DSSP stands for Dictionary of Secondary Structure of Proteins (or something similar). The purpose of this analysis is to measure the secondary structure content of a protein as a function of time. The analysis breaks down secondary structure assignments (i.e. helix, sheet, turn, etc.) by individual residues for each time step, allowing you to visualize or quantify the data in meaningful ways. The GROMACS tool 'do_dssp' uses the DSSP library and executable from this website to measure secondary structure in your trajectory file. George already has the appropriate DSSP library and executable installed. All you have to do to use dssp is issue 'do_dssp', and GROMACS will automatically find the library and executable. Type the following:

do_dssp -f protein.xtc -s protein.tpr -sc scount.xvg -o ss.xpm -dt 10

When prompted, you must choose '5 (Mainchain)'. The trajectory saved snapshots at every 1 ps, which is a little too frequent for this type of analysis, so use the option '-dt 10' to only look at every 10th frame. The first output file, scount.xvg, can be visualized in Grace by typing:

xmgrace -nxy scount.xvg

Ubq scount.jpg Ubiquitin secondary structure content

As an added bonus, the end of the file 'scount.xvg' contains the following two lines:

# Totals 26169  9107 11705  1009  1506  7064  6391  1294
# SS %    0.69  0.24  0.31  0.03  0.04  0.19  0.17  0.03


@ s0 legend "Structure"
@ s1 legend "Coil"
@ s2 legend "B-Sheet"
@ s3 legend "B-Bridge"
@ s4 legend "Bend"
@ s5 legend "Turn"
@ s6 legend "A-Helix"
@ s7 legend "3-Helix"

This is a very convenient way to analyze average secondary structure content of a protein. This could be especially useful when trying to predict the secondary structure of unstructured proteins as well.

The second file, ss.xpm, contains a breakdown of secondary structure for each residue as a function of time step.
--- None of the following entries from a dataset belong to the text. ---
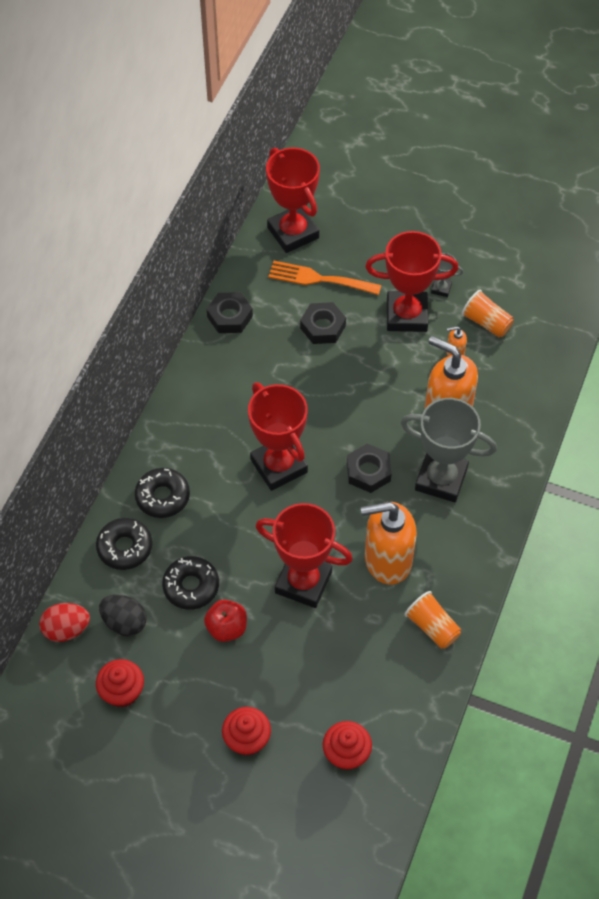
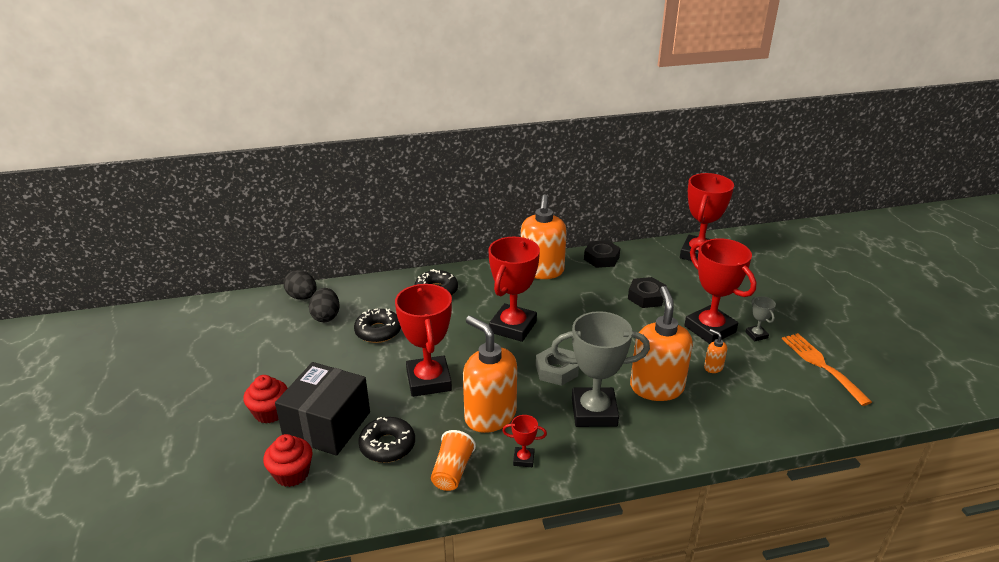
camera: 55 degrees right, 25 degrees down
(66, 629) = (302, 297): red egg -> black egg
(122, 691) = (271, 338): red cupcake -> none
(125, 547) = (383, 293): black donut -> black donut (387, 446)
(207, 382) = (542, 271): none -> orange soap dispenser
(226, 628) = (358, 361): red apple -> none
(302, 697) = (327, 425): none -> black box
(319, 279) = (680, 279): orange fork -> orange fork (821, 365)
(368, 471) = (556, 370): black nut -> grey nut
(441, 479) = (594, 412): grey trophy -> grey trophy turned 75 degrees counterclockwise
(456, 566) = (523, 459): none -> red trophy
(486, 322) = (763, 371): orange cup -> none

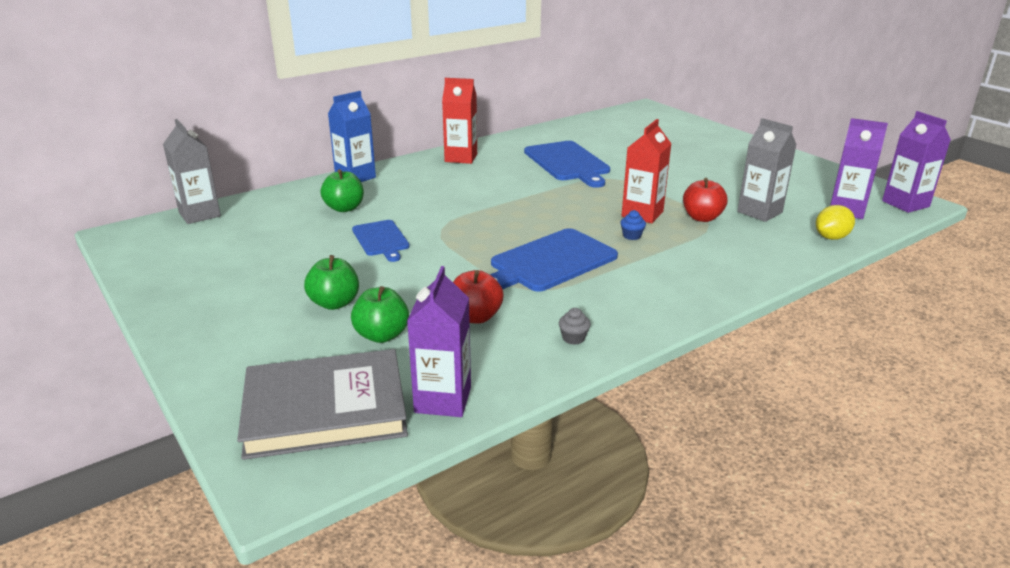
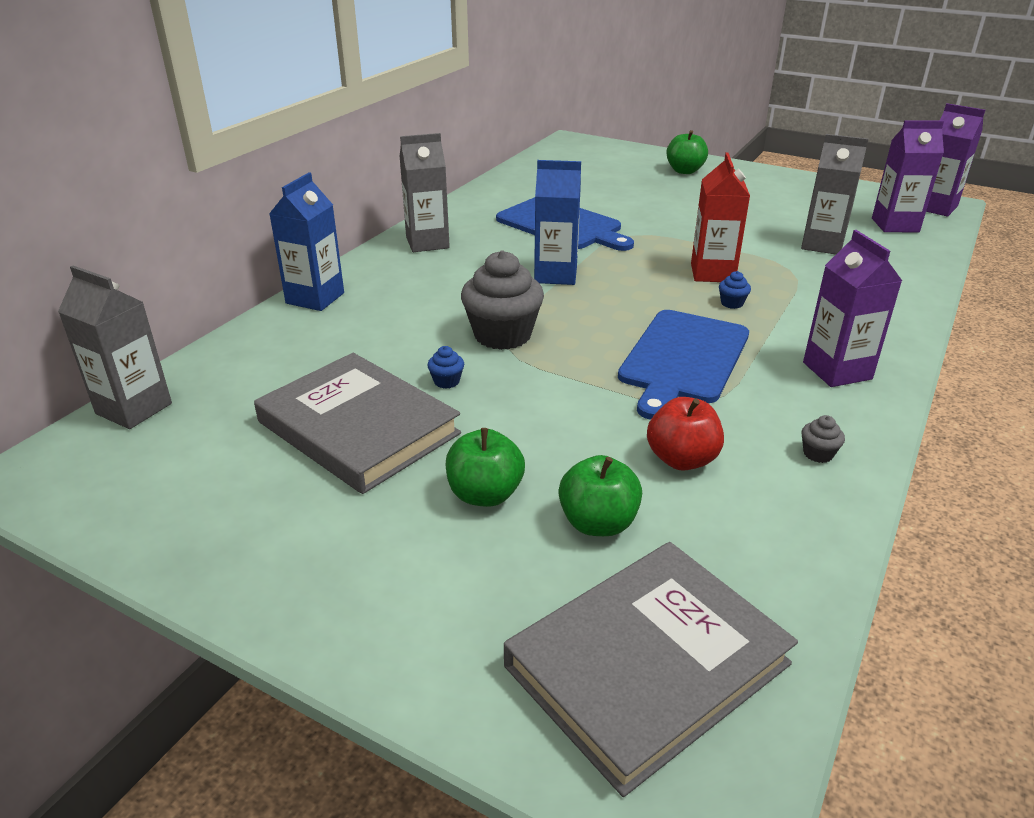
camera: 25 degrees left, 5 degrees up
(303, 252) = (358, 428): none -> grey book
(344, 208) = (348, 347): green apple -> green apple (684, 171)
(381, 239) = (446, 381): blue cutting board -> blue cupcake
(443, 400) = (772, 592): purple carton -> purple carton (837, 371)
(446, 221) = (502, 335): none -> grey cupcake
(461, 158) = (427, 243): red carton -> grey carton
(524, 193) = (555, 275): none -> blue carton
(702, 218) = (776, 264): red apple -> none
(831, 237) = (916, 259): yellow lemon -> none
Although some programs can open this type of file, it is generally easier to process it with the GROMACS tool 'xpm2ps' first. Make a copy of this file: ps.m2p, then execute the following:

xpm2ps -f ss.xpm -di ps.m2p -o ubq_ss.eps

The tool 'xpm2ps' has quite a lot of options. You can type 'xpm2ps -h' or check the GROMACS website to see how else you can render postscript images from xpm data. The version of ps.m2p that you downloaded will render the following image:

Ubq ss.jpg Ubiquitin secondary structure content by residue

From this plot it is easy to see the stability (or de-stability) of secondary structure elements as a function of time. For example, it appears a stretch of residues from about 55-60 mostly are in a 'turn' conformation, but sporadically adopt an 'alpha-helix' or '3-helix' conformation as well.